Requirement 1 -> Write out the entries word for word, starting at the line that contains "class: Aves" and ending at the last line of the entries, with both ends included. Leave the pictures out of your answer.

Reading passage ->

------------------------------------------------

Guidance

Getting ready for Privacy Act 2020 - Checklist

The Privacy Act 2020 came into effect on 1 December 2020.
We’ve made a checklist of the key things we think organisations should do to get in shape for it:


Get your governance settings right

  • Appoint a Privacy Officer, if you haven’t already – it’s a mandatory requirement
  • Formalise your privacy accountabilities and reporting, to ensure that privacy gets the appropriate level of attention and resourcing for your organisation’s risk
  • Map where personal information sits within your organisation’s systems

Prepare for mandatory privacy breach notification

  • Ensure the systems holding your more sensitive personal information enable you to determine who has accessed what and when in the event of a breach
  • Ensure your service providers have satisfactory security safeguards in place
  • Ensure your service providers are required to notify you of a privacy breach and help you deal with it
  • Ensure your staff can identify a privacy breach and know who to report it to
  • Establish a privacy breach response plan
  • Practice your privacy breach response plan with the right people involved
  • Draft some notification communications to have ready to go (for the Privacy Commissioner and affected individuals)
  • Think about who else you might have to notify in the event of a privacy breach (e.g. insurers/NZX/Police)
  • Ensure you can manage a privacy breach in the midst of a privacy breach (e.g. if you can’t access your systems)

------------------------------------------------

Data lines ->
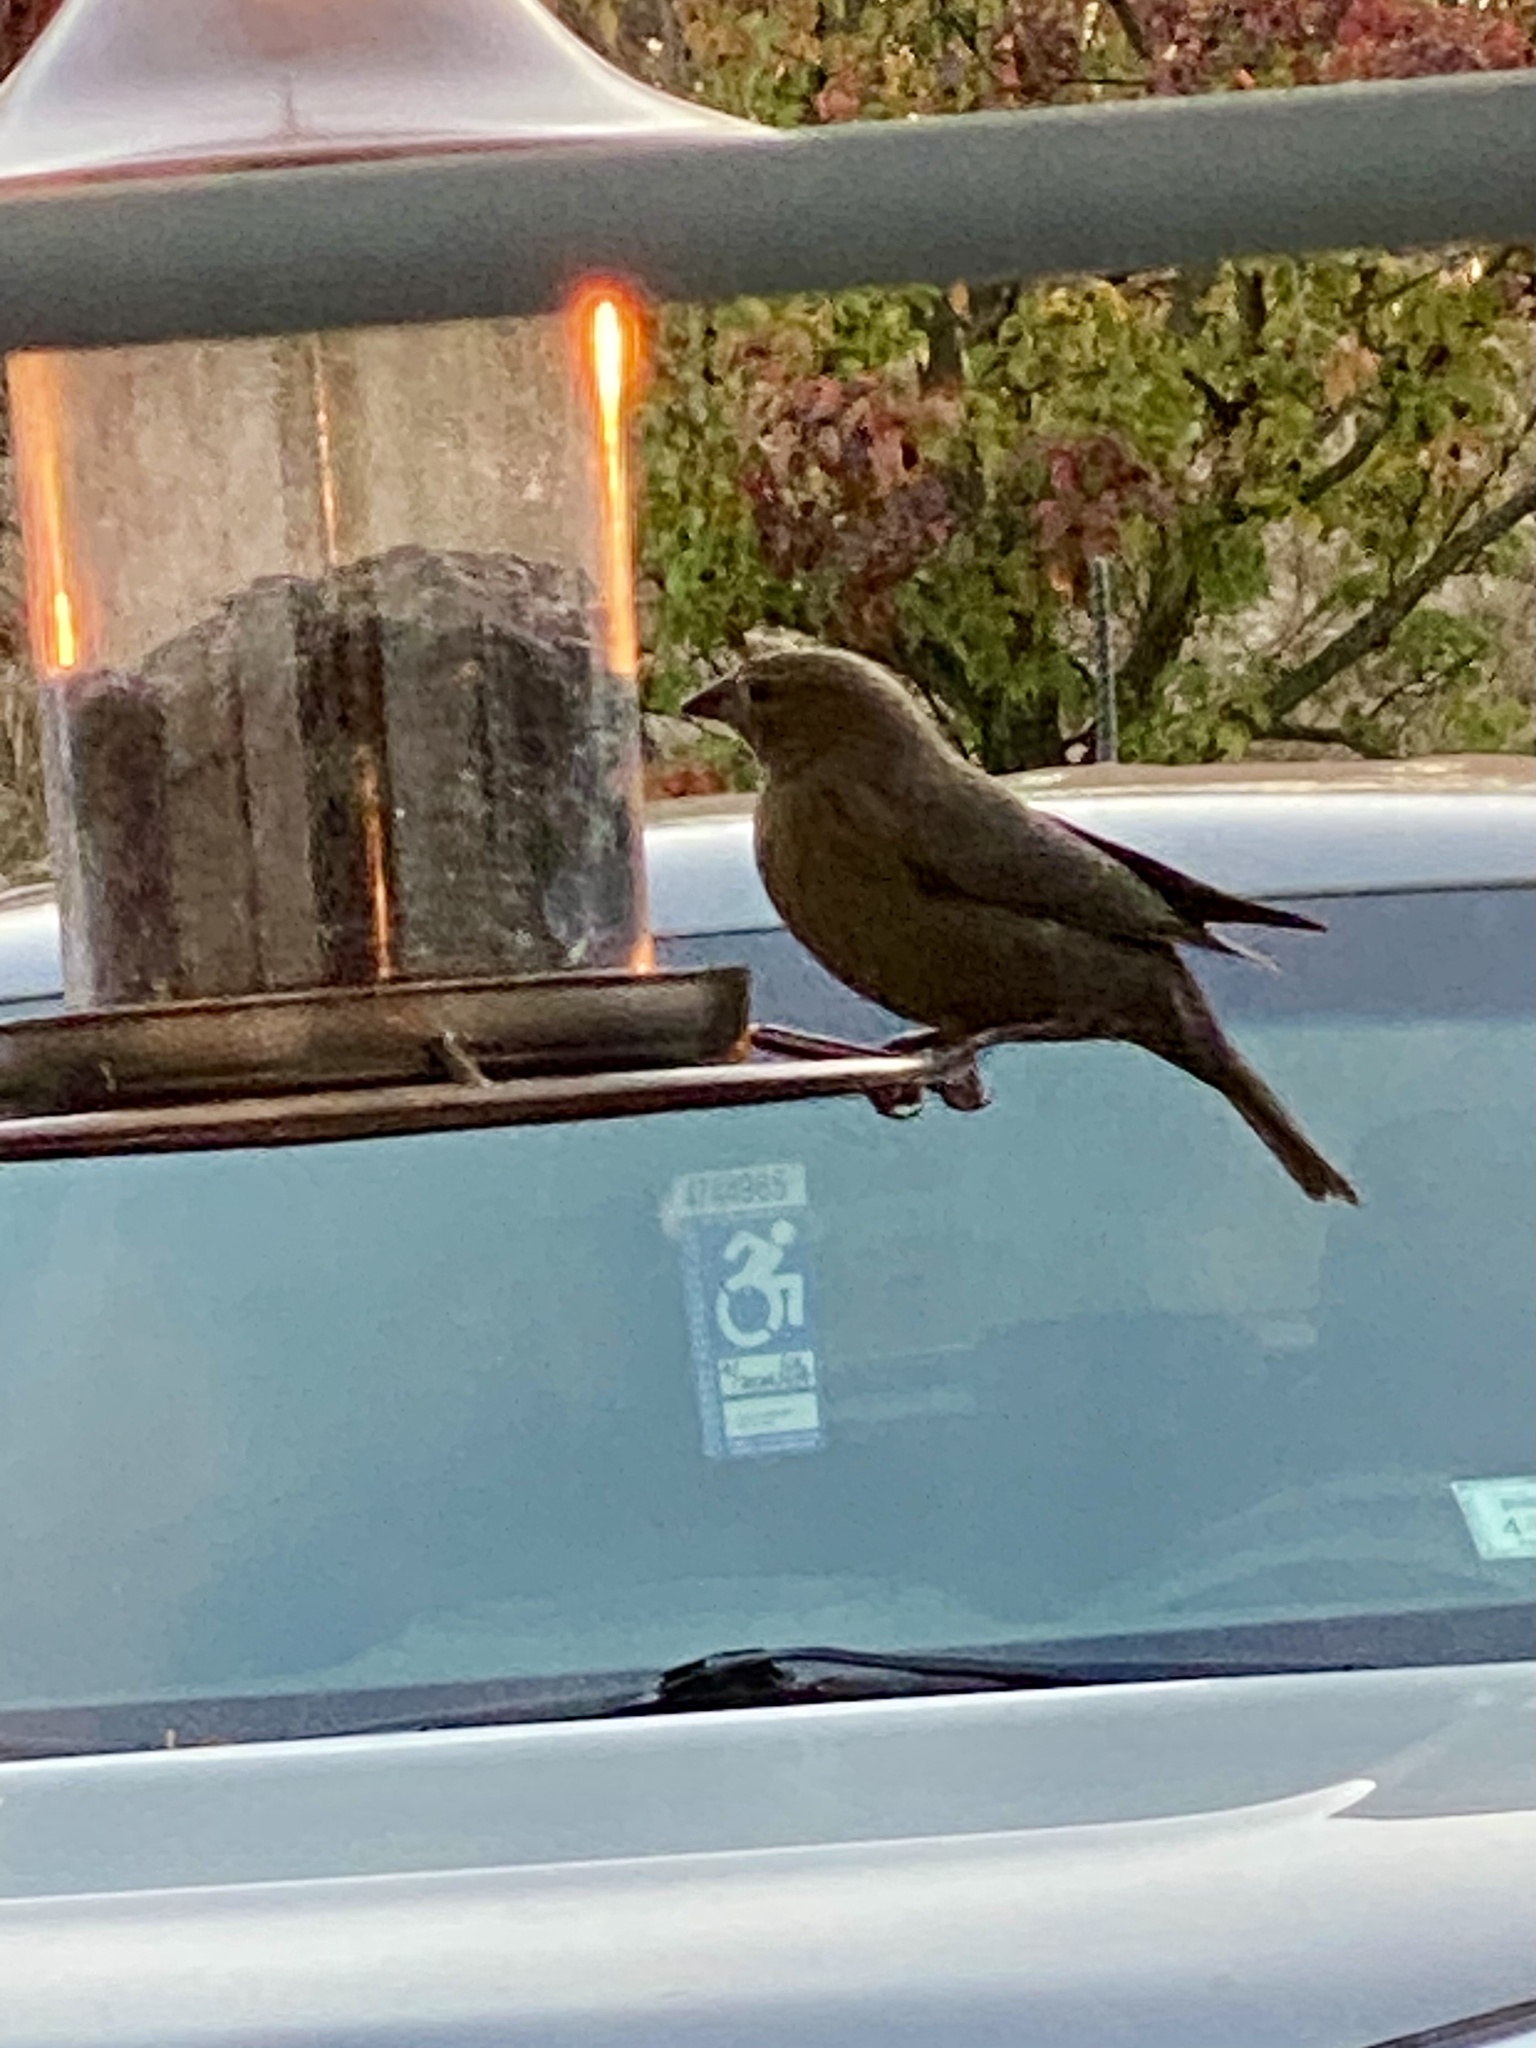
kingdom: Animalia
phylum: Chordata
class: Aves
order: Passeriformes
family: Icteridae
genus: Molothrus
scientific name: Molothrus ater
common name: Brown-headed cowbird
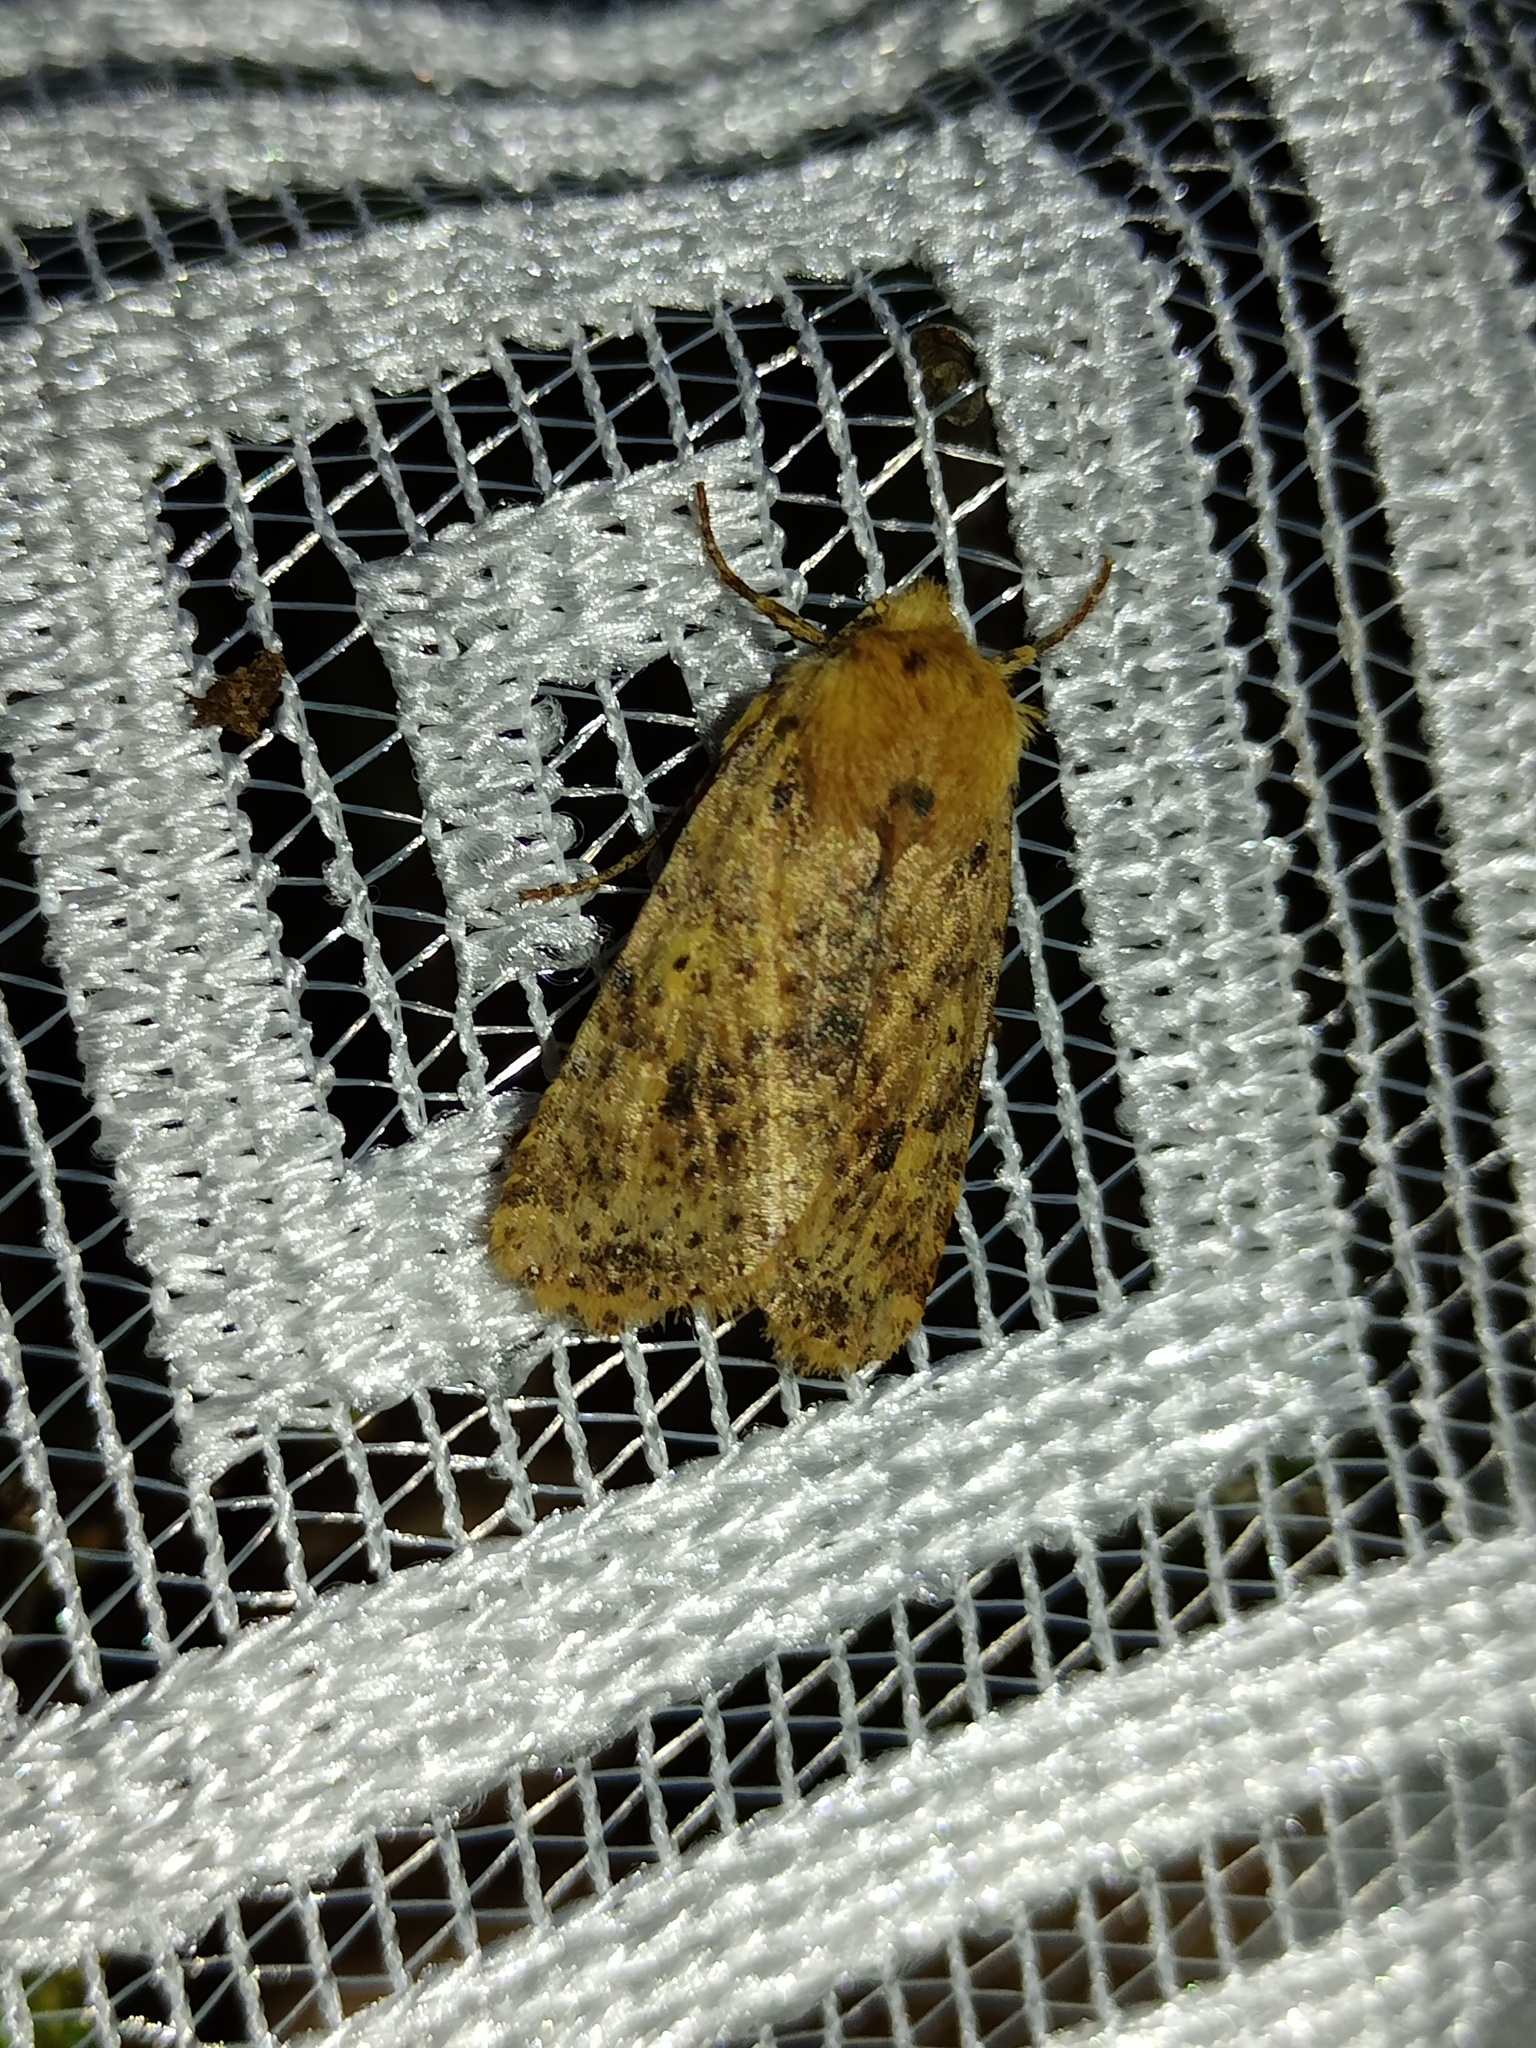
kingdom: Animalia
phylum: Arthropoda
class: Insecta
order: Lepidoptera
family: Noctuidae
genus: Conistra
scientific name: Conistra rubiginea
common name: Dotted chestnut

------------------------------------------------

Requirement 2 -> According to the privacy checklist, when did the Privacy Act 2020 come into effect?

Reply 1 ->
class: Aves
order: Passeriformes
family: Icteridae
genus: Molothrus
scientific name: Molothrus ater
common name: Brown-headed cowbird
kingdom: Animalia
phylum: Arthropoda
class: Insecta
order: Lepidoptera
family: Noctuidae
genus: Conistra
scientific name: Conistra rubiginea
common name: Dotted chestnut

Reply 2 -> It came into effect on 1 December 2020.